When is a Car Considered Totaled?
You have certainly heard the term “totaled” when it comes to a vehicle after a collision occurs. To be truthful, many people throw this term around loosely, but it does actually have a specific meaning when it comes to car accident cases. Here, we want to talk about what it means for a car to be totaled. This could have significant implications on your insurance claim in the aftermath of a vehicle accident.
What Does it Mean When a Car is “Totaled?”
When a person says a vehicle is “totaled,” it is important to understand exactly what this means. A vehicle could be a “structural total loss” or a “financial total loss.” When a vehicle is a structural total loss, that means it is no longer safe to be driven. However, there can be some confusion when there is a financial total loss, but the vehicle is still repairable or even drivable.
When picturing a totaled vehicle in your mind, you probably think of something that is destroyed beyond repair. However, vehicles are often considered totaled even when they do not seem to be completely wrecked. The truth is that a vehicle is going to be considered a financial total loss if the damage sustained in an accident comes close to or exceeding the total appraisal value.
When working with this definition, we will find that the description of whether or not a vehicle is totaled will revolve around its actual cash value (ACV).

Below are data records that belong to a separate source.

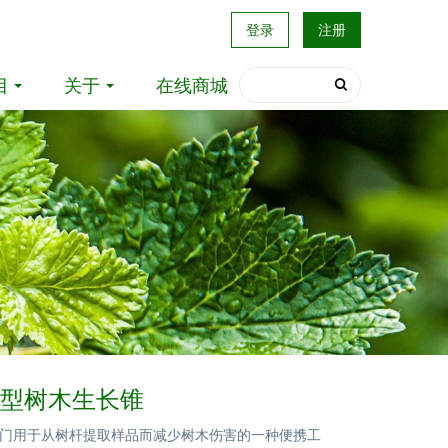
登录
注册
目
关于
在线商城
5微型树木生长锥
门用于从树杆提取样品而减少树木伤害的一种便携工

For example, suppose we have a vehicle with an ACV of $80,000. A vehicle of this value would have to sustain a significant amount of damage before it is considered totaled. However, if we have a vehicle with an ACV of around $8,000, it would not take too much damage in order for the vehicle to be considered totaled.
What You can do if Your Car is Totaled
Insurance carriers are going to do everything they can to limit the amount of money they payout in a settlement. This means that they are notorious for undervaluing vehicles that they consider totaled. In Illinois, you do have the right to dispute an insurance company’s offer if you think that they have not assigned a proper appraisal value to your vehicle. You can almost always count on an insurance carrier offering you much less than your vehicle is actually worth, at least with their initial settlement offer.
If a vehicle is declared a total loss, then the insurance carrier should supply the vehicle owner with an appraisal report. If the vehicle owner disagrees with the appraisal value supplied by the insurance carrier, they will need to retain assistance from an independent auto appraiser who can conduct another appraisal. In these situations, the job of the car owner will be to show that their vehicle is worth more than what the insurance carrier is offering them.
In some insurance policies, we will find an “appraisal clause,” which means that if a person uses an independent appraiser and they receive an increase in their settlement offer, the insurance carrier is required to reimburse them for the cost of hiring the appraiser.
Will You Need a Lawyer to Help?
These cases can become incredibly complicated, particularly when dealing with aggressive insurance carriers. Often, property damage expenses for a vehicle are wrapped into a personal injury claim as a result of the vehicle accident. In these cases, an attorney will handle the injury claim as well as the property value claim as they negotiate with the insurance carrier to receive a fair settlement for their client. An experienced Chicago car accident attorney can use their resources and legal expertise to investigate the incident, properly determine liability, and secure full compensation for their client.